Sprawling across the world is a veritable fountain of wellness, just waiting to be tapped into with the practice of skychology
We all know that finding spare time to prioritise your wellbeing is easier said than done. But, as the emerging trend of skychology shows, self-care doesn’t have to be as time-consuming as you might think. In fact, it suggests that you can easily boost your mood by stepping outside and simply looking up. The newly emergent wellbeing practice is shown to have tremendous physical, emotional and even spiritual benefits. And the good news is, it’s well within your gaze.
The research into skychology began as a study into what people experience when they look up at the sky. “I wasn’t looking for the wellbeing benefits when I designed the study,” says Paul Conway, a positive psychology and wellbeing speaker (successfulhumans.org) and researcher into skychology. “But I soon found that there were instant calming effects from looking up at the sky, greater prosocial behaviour (the intent of helping others) and even enhanced immunity. The results suggested that just looking at the sky presents a window into the experience and remarkable health benefits of ‘awe’, in such a way that everyone, everywhere, everyday can get their daily dose of one of nature’s medicines.”
The fundamentals of skychology come down to the way the human body reacts when faced with awe: an intense feeling of wonder, humility and even a touch of mind-boggling fear. It’s the awareness that we, as individuals, and the challenges we face are perhaps not the biggest, best and most important things in the universe. “Researchers have been exploring how to invoke awe experiences in the lab using VR, but skychology suggests nature has provided us with a free, always-on, always-changing resource for experiencing awe,” says Paul. “That’s not to say we’ll get something every time we look at the sky – often, we may get nothing. However, there’s also the chance that we’ll experience something that plays a crucial role in promoting emotional and psychological wellbeing.”
There have been many studies on the effects that awe has on humans, namely, the ones performed by UC Berkley Professor of Psychology Dacher Keltner. Keltner’s studies have shown that awe appears to offer instant happiness and an overall life satisfaction boost. It also shows that stress is dramatically reduced and, in one study, awe was even shown to reduce symptoms of post-traumatic stress disorder (PTSD) by an average of 29 percent. From there, these newly released positive emotions (and hormones, including the ‘love chemical’ oxytocin) and diminishment of stress hormones result in physical health benefits, such as a lowered release of pro-inflammatory cytokines and a bolstered immune system.
The benefits of awe don’t stop at the individual. By looking up at the sky and appreciating it, we can experience humbling feelings of self-diminishment and connectedness, both in our immediate circle of friends and family and humanity as a whole. According to researchers at the Greater Good Science Centre, kindness, patience and generosity tend to be in greater supply in those who regularly indulge in awe-inspiring activities, while materialism is decreased – all attributes which, in and of themselves, come with their own mental and physical wellbeing benefits. “In skychology, we’re presented with the opportunity to bring the exceptional and far-reaching benefits of awe into our lives with ease. Because awe is based on the mystery of existence, experiencing it, even infrequently, may feel a bit out of our reach,” says Paul. “But I believe an answer lies on the horizon in the form of skychology.”
Find out how looking up every day can positively enhance your wellbeing in an instant.
1. Just deciding that you’re looking up at the sky with a view to boosting your wellbeing will shift your perspective in such a way that you’ll be more receptive to the beauty and mystery of the sky, which we so often take for granted. Some days you might feel the need to focus your intent for a moment longer than usual, but it’s likely you’ll find that the sky will do the hard work for you.

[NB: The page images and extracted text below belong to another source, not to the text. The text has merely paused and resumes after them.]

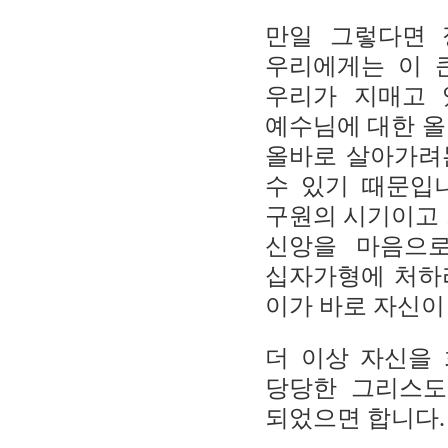
만일 그렇다면 
우리에게는 이 
우리가 지매고 
예수님에 대한 
올바로 살아가
수 있기 때문입
구원의 시기이고 
신앙을 마음으
십자가형에 처하
이가 바로 자신이
더 이상 자신을
당당한 그리스도
되었으면 합니다
.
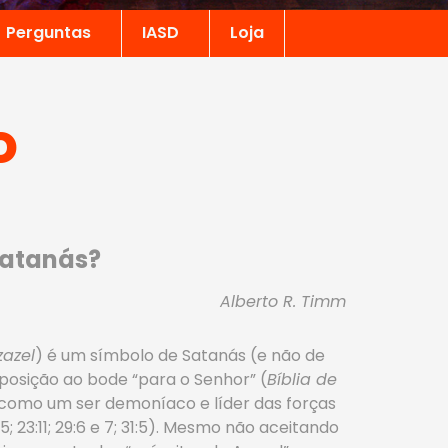
Perguntas
IASD
Loja
o
 Satanás?
Alberto R. Timm
zazel
) é um símbolo de Satanás (e não de
oposição ao bode “para o Senhor” (
Bíblia de
o como um ser demoníaco e líder das forças
2:5; 23:11; 29:6 e 7; 31:5). Mesmo não aceitando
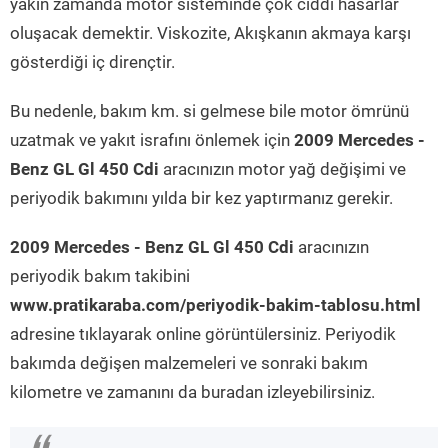
yakın zamanda motor sisteminde çok ciddi hasarlar
oluşacak demektir. Viskozite, Akışkanın akmaya karşı
gösterdiği iç dirençtir.
Bu nedenle, bakım km. si gelmese bile motor ömrünü
uzatmak ve yakıt israfını önlemek için
2009 Mercedes -
Benz GL Gl 450 Cdi
aracınızın motor yağ değişimi ve
periyodik bakımını yılda bir kez yaptırmanız gerekir.
2009 Mercedes - Benz GL Gl 450 Cdi
aracınızın
periyodik bakım takibini
www.pratikaraba.com/periyodik-bakim-tablosu.html
adresine tıklayarak online görüntülersiniz. Periyodik
bakımda değişen malzemeleri ve sonraki bakım
kilometre ve zamanını da buradan izleyebilirsiniz.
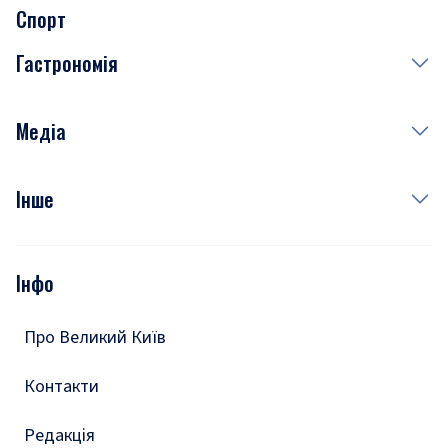
Спорт
Завтра
Медицина
Гастрономія
Субота
Краса
Неділя
Здоров'я
Рецепти
Медіа
Куди сходити у столиці
Фото
Інше
Відео
Опитування
Подкасти
Інфо
Тести
Про Великий Київ
Контакти
Редакція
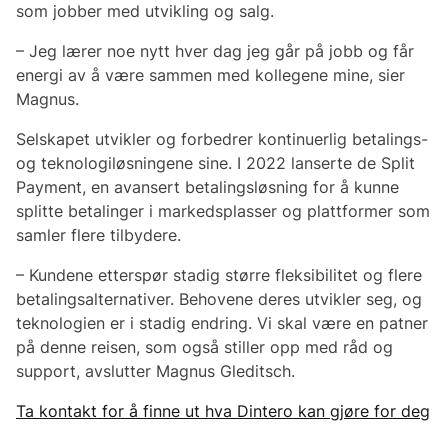
som jobber med utvikling og salg.
– Jeg lærer noe nytt hver dag jeg går på jobb og får
energi av å være sammen med kollegene mine, sier
Magnus.
Selskapet utvikler og forbedrer kontinuerlig betalings-
og teknologiløsningene sine. I 2022 lanserte de Split
Payment, en avansert betalingsløsning for å kunne
splitte betalinger i markedsplasser og plattformer som
samler flere tilbydere.
– Kundene etterspør stadig større fleksibilitet og flere
betalingsalternativer. Behovene deres utvikler seg, og
teknologien er i stadig endring. Vi skal være en patner
på denne reisen, som også stiller opp med råd og
support, avslutter Magnus Gleditsch.
Ta kontakt for å finne ut hva Dintero kan gjøre for deg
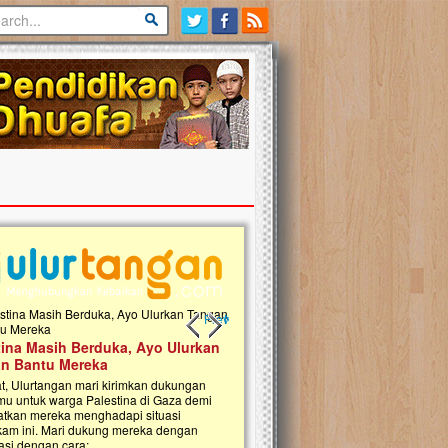
Previous slide
Next slide
tina Masih Berduka, Ayo Ulurkan
Open Donasi Wakaf Pembangu
n Bantu Mereka
Rumah Qur'an & TK Islam Terp
t, Ulurtangan mari kirimkan dukungan
Najjah di Jonggol
mu untuk warga Palestina di Gaza demi
tkan mereka menghadapi situasi
Saat ini, Ulurtangan bersama Yayasan 
am ini. Mari dukung mereka dengan
Najjahtul Islam Jonggol sedang merintis
si dengan cara:...
pembangunan Rumah Qur’an dan Tama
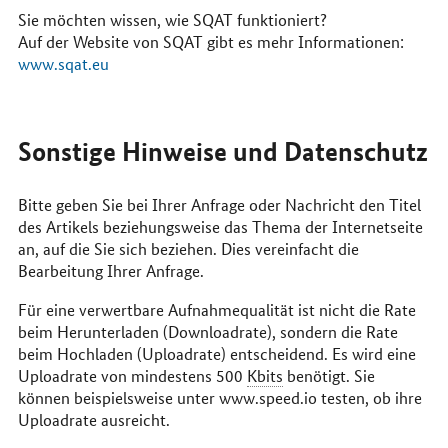
Sie möchten wissen, wie SQAT funktioniert?
Auf der Website von SQAT gibt es mehr Informationen:
www.sqat.eu
Sonstige Hinweise und Datenschutz
Bitte geben Sie bei Ihrer Anfrage oder Nachricht den Titel
des Artikels beziehungsweise das Thema der Internetseite
an, auf die Sie sich beziehen. Dies vereinfacht die
Bearbeitung Ihrer Anfrage.
Für eine verwertbare Aufnahmequalität ist nicht die Rate
beim Herunterladen (
Download
rate), sondern die Rate
beim Hochladen (
Upload
rate) entscheidend. Es wird eine
Upload
rate von mindestens 500
Kbits
benötigt. Sie
können beispielsweise unter www.speed.io testen, ob ihre
Upload
rate ausreicht.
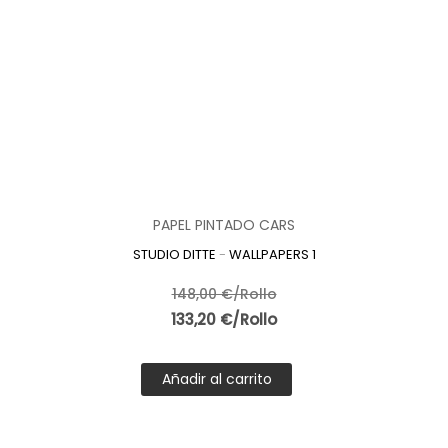
PAPEL PINTADO CARS
STUDIO DITTE
-
WALLPAPERS 1
148,00 €/Rollo
133,20 €/Rollo
Añadir al carrito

2. Embrace skychology, whatever the weather: glorious sunshine, blazing stars, thunderstorms and vibrant sunsets may seem as though they have more to offer than a grey sky drizzling rain, but the ever-changing nature of the sky is just one more thing to be wowed by. So don’t be deterred by the weather.
3. Be curious about what you see. Make a point of observing and enjoying different textures, colours, contrasts and sensations you experience when sky-gazing.
4. As you look at the sky, allow any thoughts you have to come up and then move on. Does the sky seem to reflect how you’re feeling? Or is it entirely different? Considering your relationship with the sky can make for interesting viewing of your own position in the world.
5. Developing the ability the see the extraordinary in the ordinary is likely to soon extend from your skychology practice into many other areas of life! Notice when this comes up and take that new frame of mind with you into everything you do.